From this tension emerged the theme of "unreliable perception" that now defines contemporary psychological thrillers. The film imposes a profound sense of empathy on the viewer — we experience Paula's mental disorientation alongside her, and share her bitter frustration at not being believed.
Every time a modern thriller features a protagonist whose sanity is called into question by their surroundings — whether Jodie Foster searching for her missing daughter in Flightplan (2005), or Leonardo DiCaprio unravelling an enigma in Shutter Island (2010) — the filmmakers are at play in the same creative space that Gaslight constructed. The central engine of all these films is the same question: is this really happening, or is it all in my head?

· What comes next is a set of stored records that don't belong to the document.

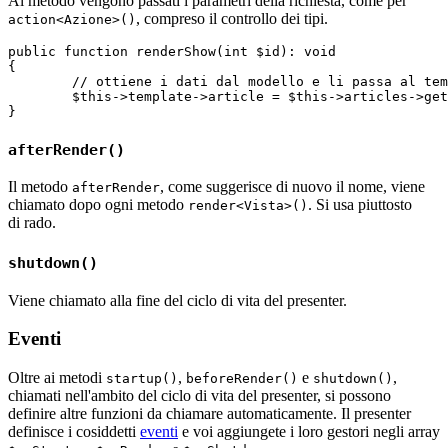
Al metodo vengono passati i parametri della richiesta, come per
, compreso il controllo dei tipi.
action<Azione>()
public function renderShow(int $id): void

{

	// ottiene i dati dal modello e li passa al template

	$this->template->article = $this->articles->getById($id);

afterRender()
Il metodo
, come suggerisce di nuovo il nome, viene
afterRender
chiamato dopo ogni metodo
. Si usa piuttosto
render<Vista>()
di rado.
shutdown()
Viene chiamato alla fine del ciclo di vita del presenter.
Eventi
Oltre ai metodi
,
e
,
startup()
beforeRender()
shutdown()
chiamati nell'ambito del ciclo di vita del presenter, si possono
definire altre funzioni da chiamare automaticamente. Il presenter
definisce i cosiddetti
eventi
e voi aggiungete i loro gestori negli array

Gaslight also set the aesthetic and visual language specific to psychological horror. The cinematography, led by Joseph Ruttenberg, deployed deep shadows and high-contrast sharp lighting to embody Paula's world as it contracted and her doubts as they visually expanded. The dimming of the gas lamps served as a visual metaphor for the erosion and recession of truth — a visual technique whose echoes can still be heard in the narrative style of directors such as David Fincher and Darren Aronofsky.
Ultimately, Gaslight's greatest contribution to thriller cinema was its recognition that the human mind is the most formidable and prominent stage for horror stories. It demonstrated that a villain can wreak total destruction upon a victim simply by turning the victim's own mind into a weapon against herself.
Eighty years on, as filmmakers continue to explore the terrifying fragility of reality, the flickering lamps of Gaslight still cast their long and brilliant shadow over the entire landscape of psychological cinema.